Thursday, September 12, 2013

We Don't Know You

~by Venita, DCIN's founder and director

We don't know you. No we don't.

You have written to us on Facebook or through email, asking that DCIN give you money or supplies to care for your diabetic cat.

We would like to help keep Fluffy healthy, but we don't know you. We try to find out about you and Fluffy. We search Facebook and Google to learn about you. We look to see whether you and Fluffy are on an Internet forum for diabetic cats. We ask you questions. We evaluate your answers--both content and tone.


Some of you thoroughly answer our questions, and immediately join one of the Internet forums that is a requirement of our assistance program. You continue to tell us how you would do anything to get your beloved Fluffy healthy again and you thank us for being as concerned about Fluffy as you are.

Some of you answer our email but evade our direct questions. You may tell us why our program requirements would impose a hardship on you. You show little concern for Fluffy. In fact, sometimes you don't even mention Fluffy again except how Fluffy is an unbearable drain on your finances and energy.

Some of you don't respond to our queries, but you may come back in 6 weeks, 8 weeks, screaming that Fluffy is now very very sick and we HAVE to help you.

Some of you immediately respond that our questions invade your privacy and even suggest that there are state or Federal laws that protect you from such questions.

DCIN is a private non-profit organization. We raise donations from individuals who want to help the cats that we agree to help and those donors understand our parameters for choosing the cats and caregivers that we help. Those parameters are clearly described on our blog, on the same page that we sent you to when you asked for our help. We are not required by any state or Federal law to give any specific person/cat help, and we don't give help just because you ask for it. We are required by US tax law that permits DCIN its non-profit status to follow our stated mission in providing assistance.

To receive DCIN assistance, there must be a financial need, not just a need to not change one's daily routines (such as coffee houses and dates). DCIN is here so that people who receive our help don't have to surrender their diabetic cats to a shelter death or leave the cats untreated because the financial burden of Fluffy's care might mean they risk losing their homes or are unable to feed their families.

If you don't like DCIN's program requirements or the questions we ask, you and DCIN are not a good fit. There is no useful purpose served in you berating the DCIN program managers (all volunteers with huge hearts, by the way) with abusive emails or denigrating our program on the Internet. Those actions certainly aren't going to result in us slapping our foreheads and saying "Oh, shit, of course I owe Fluffy's Mom an apology and a bunch of DCIN money."

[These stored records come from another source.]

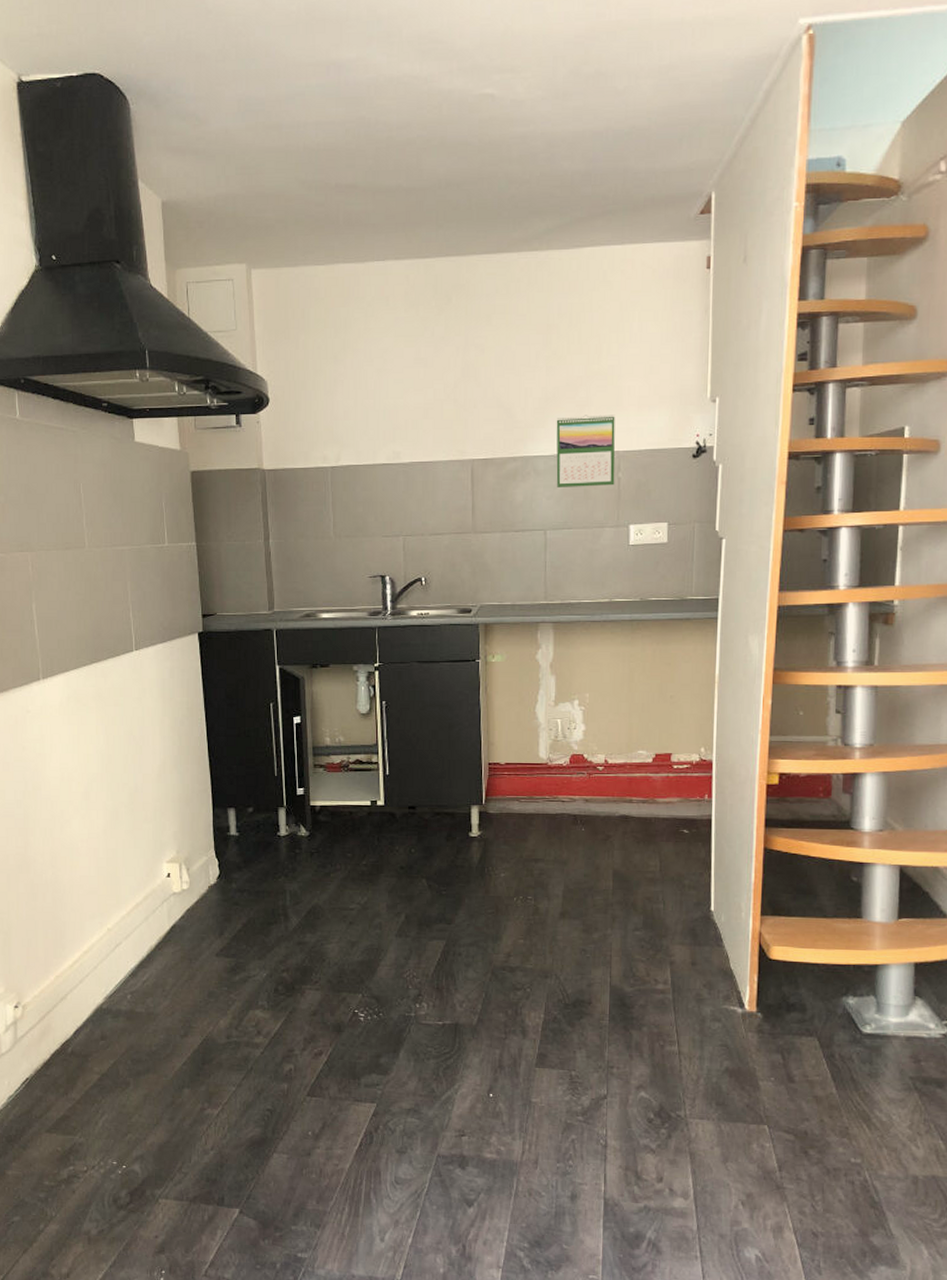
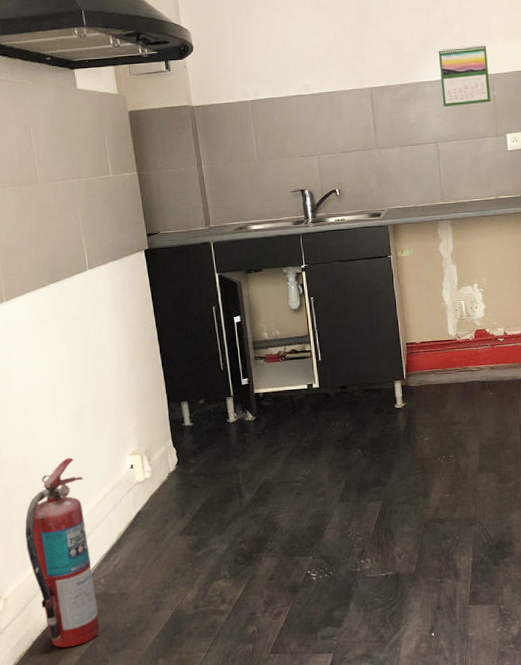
fire extinguisher: none [48,858,123,1065] -> present [24,457,99,648]

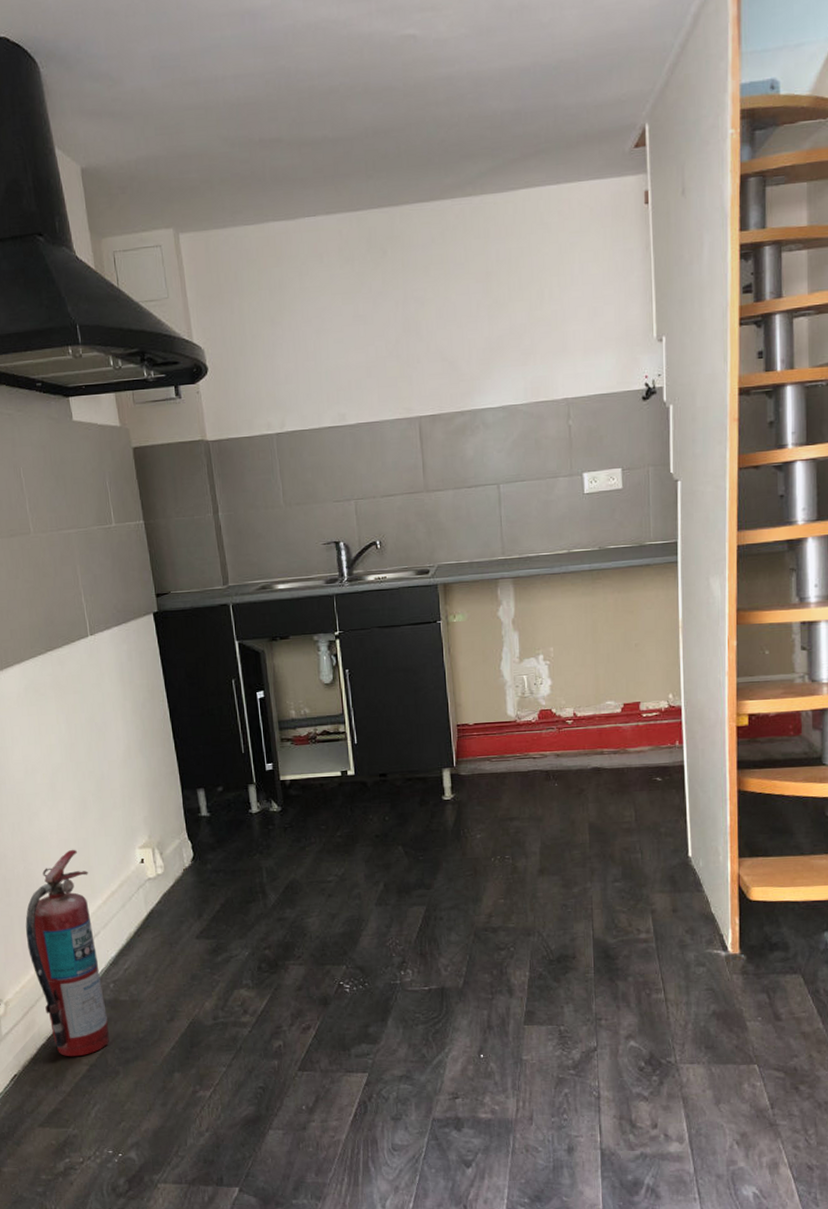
calendar: present [438,44,491,107] -> none [502,361,566,439]

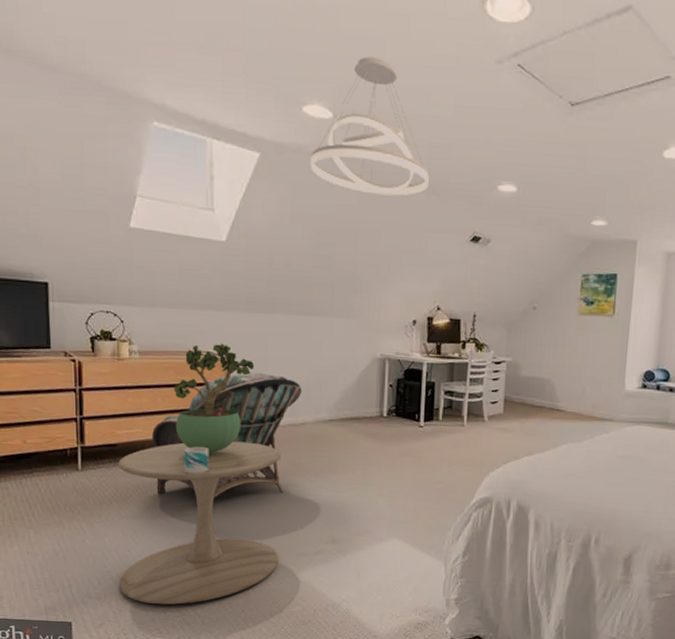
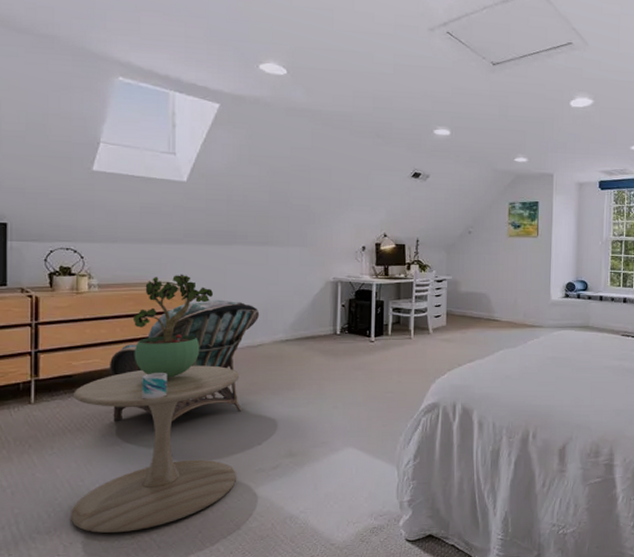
pendant light: present [310,56,429,196] -> none [266,24,374,140]

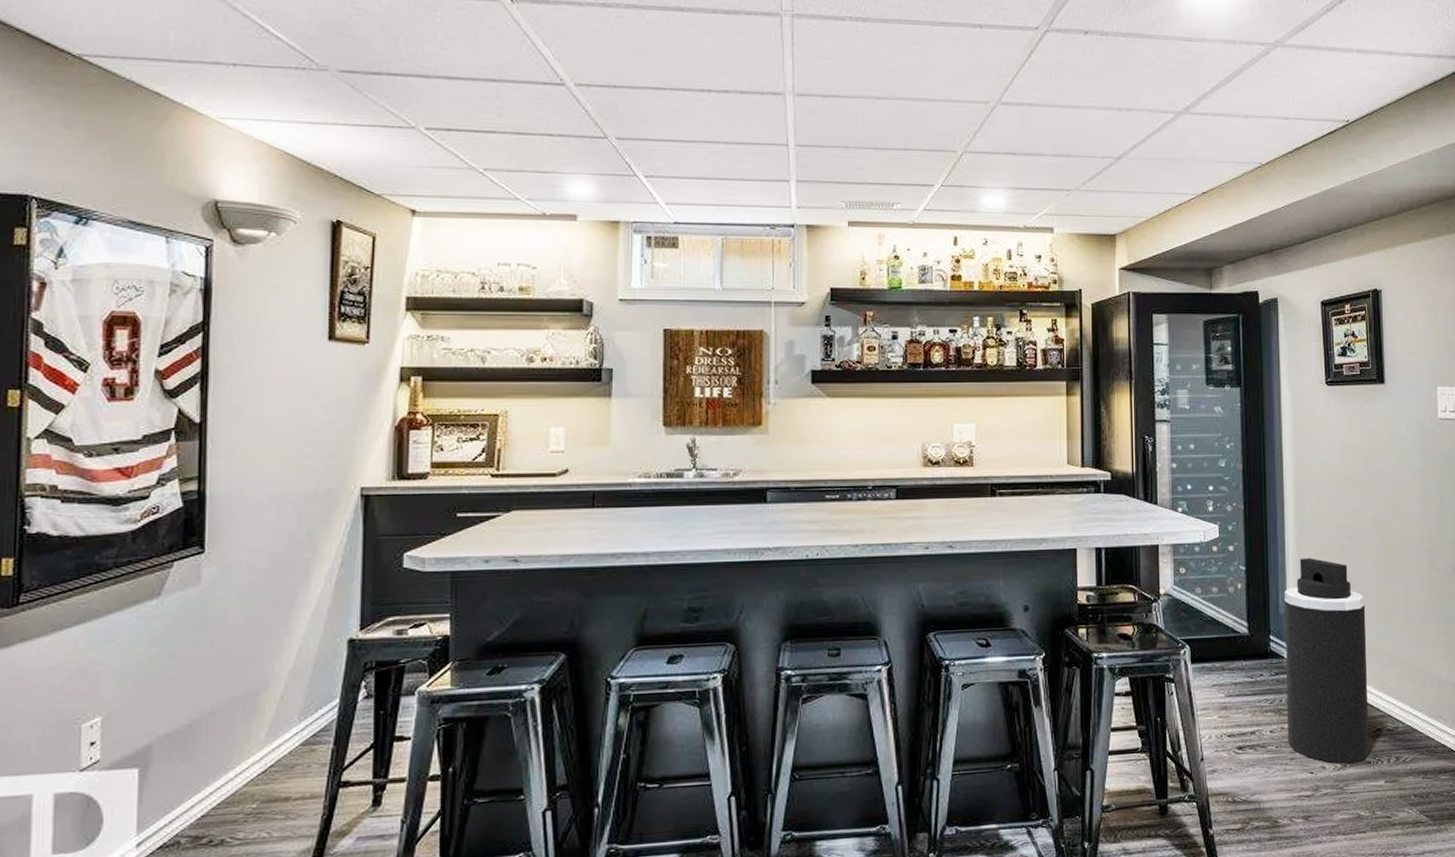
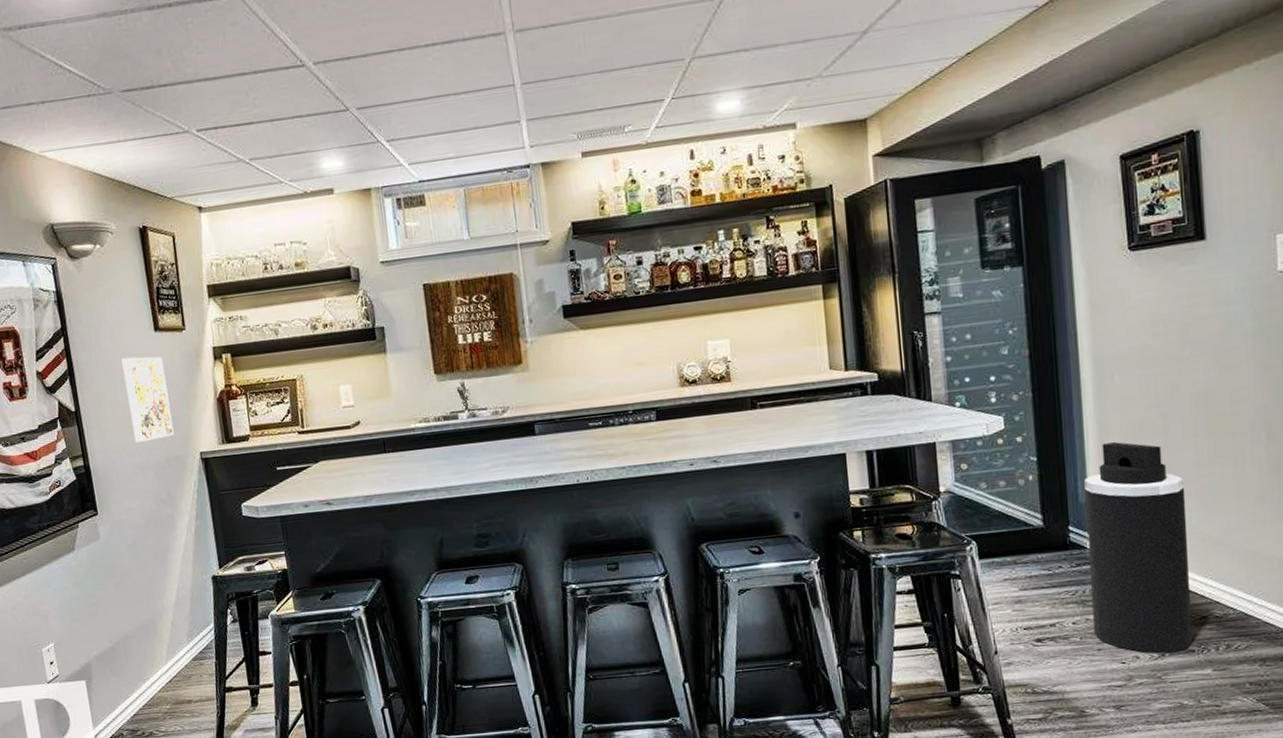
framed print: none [275,367,333,468] -> present [121,356,174,442]

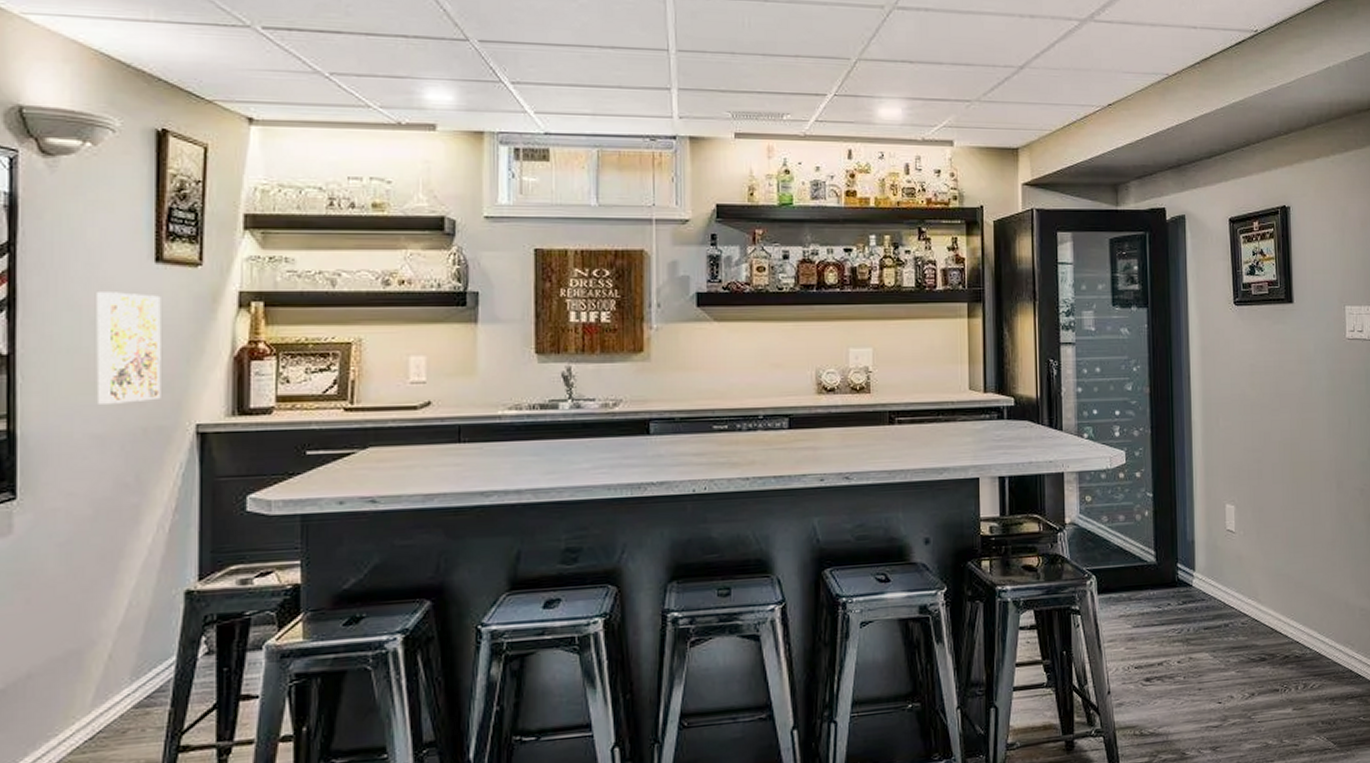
trash can: present [1084,442,1192,653] -> none [1192,483,1277,693]

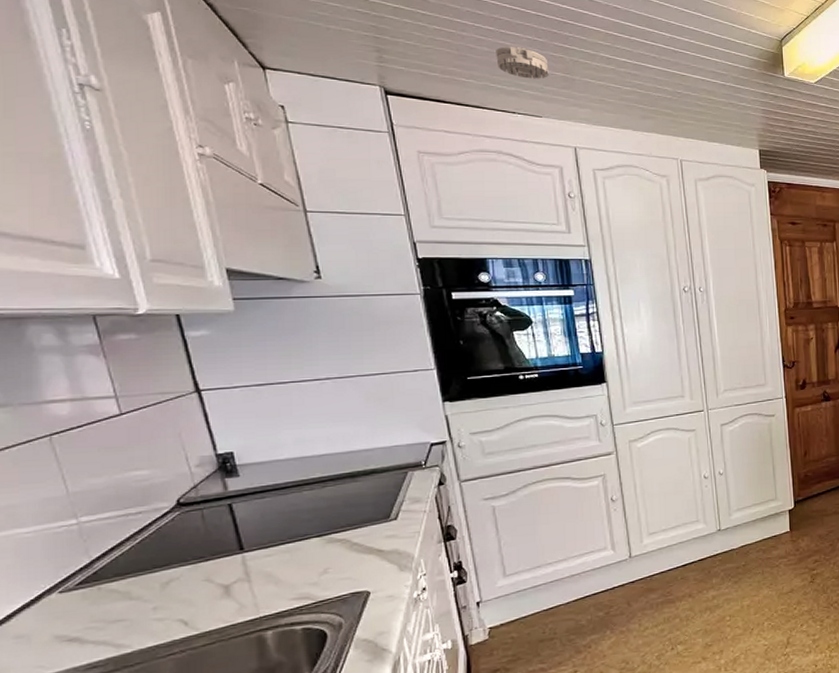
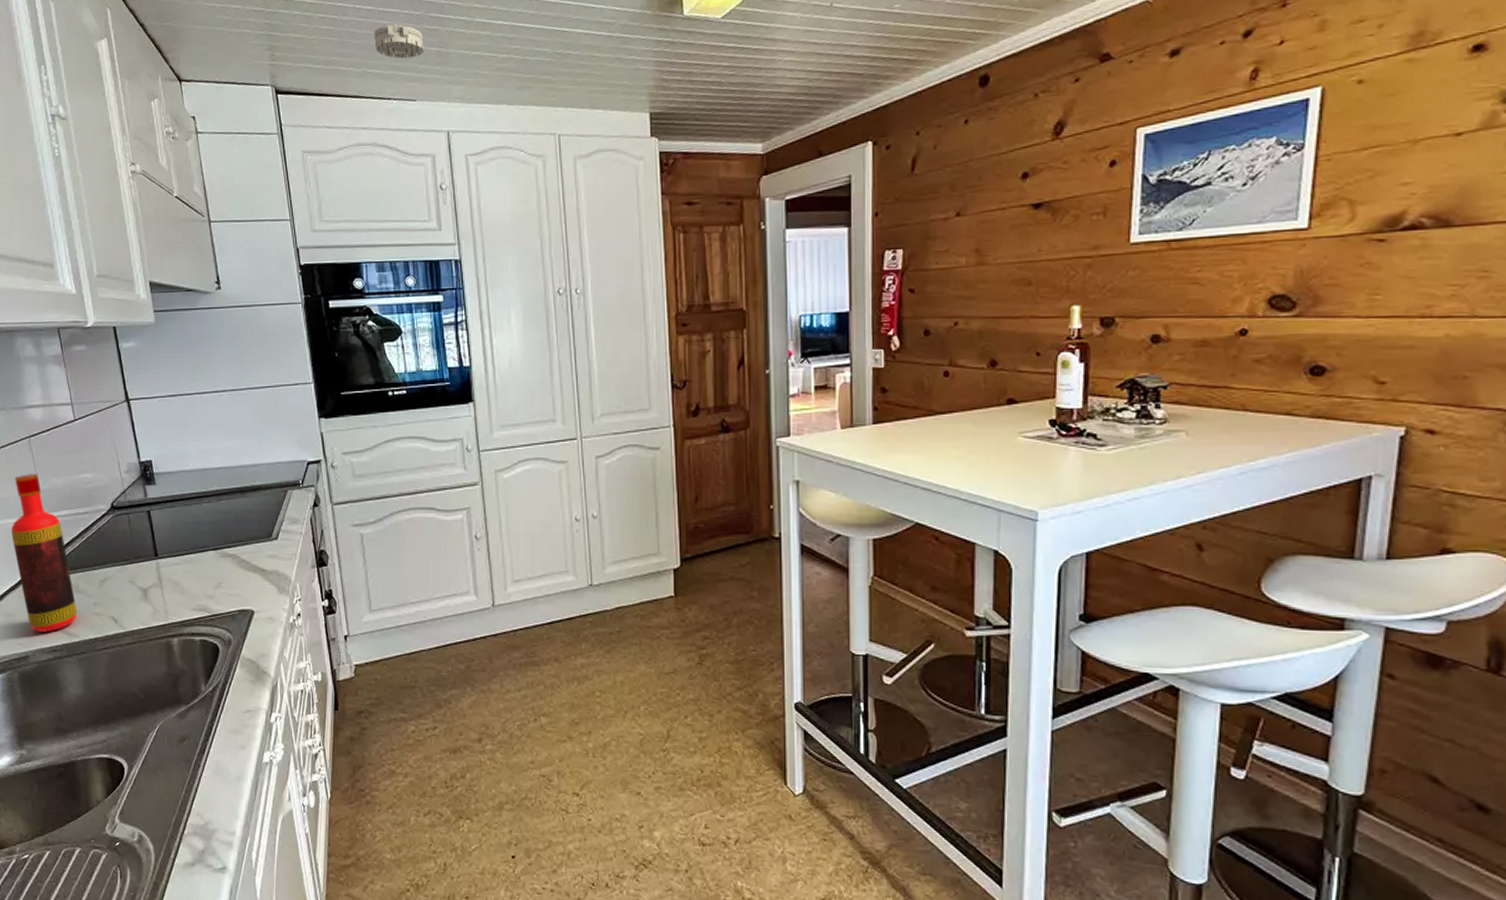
bottle: none [23,475,128,650] -> present [11,474,77,633]

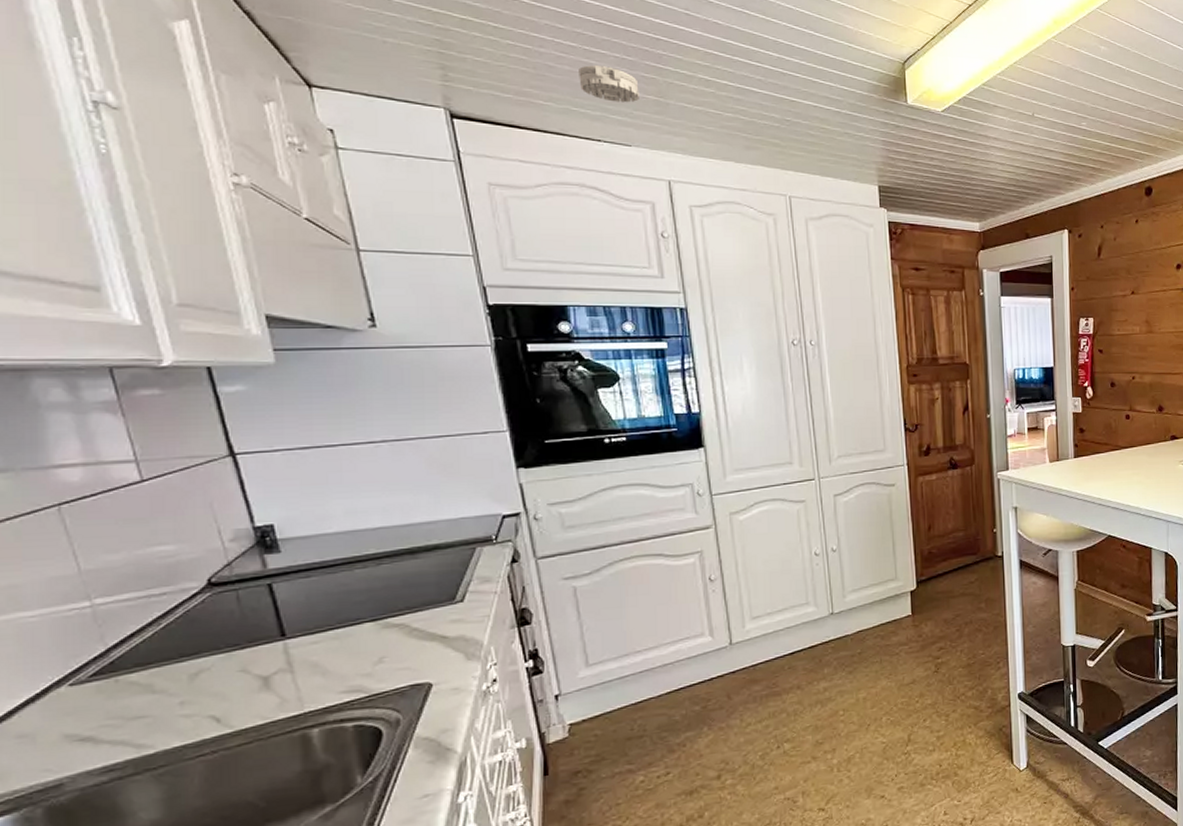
bottle: present [11,474,77,633] -> none [27,551,151,751]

Bottom line, if you choose to come to DCIN for help, work with us by politely, thoroughly, and directly answering the questions we ask. Our focus is Fluffy, and we expect Fluffy (not your next Starbucks latte) also to be your focus.

3 comments:

  1. Here here!! It really is amazing how many people expect to get everything they want and not have to do anything for it.

    Sadly I am left to wonder how many people contact you don't even have cats. It is why I am left so hesitant to help anyone at all.

    (btw, do you know you have word verification on your comments?)

    ReplyDelete
  2. Thank you Venita. This is why you guys are good stewards. When you start a charity that offers any kind of financial assistance, scammers will always crawl out of the woodwork. Some of these people probably make a living scamming, or simply have no real financial need, just don't want the inconvenient added expense of their cats condition, if they have cats at all. I feel for these cats, but no doubt you can sniff these people out and avoid letting them drain your energy and divert your emotional and human resources or financial ones. I wish there was an agency to prosecute the people who publicly attack charities simply because the don't turn over heart-given donor funds upon demand.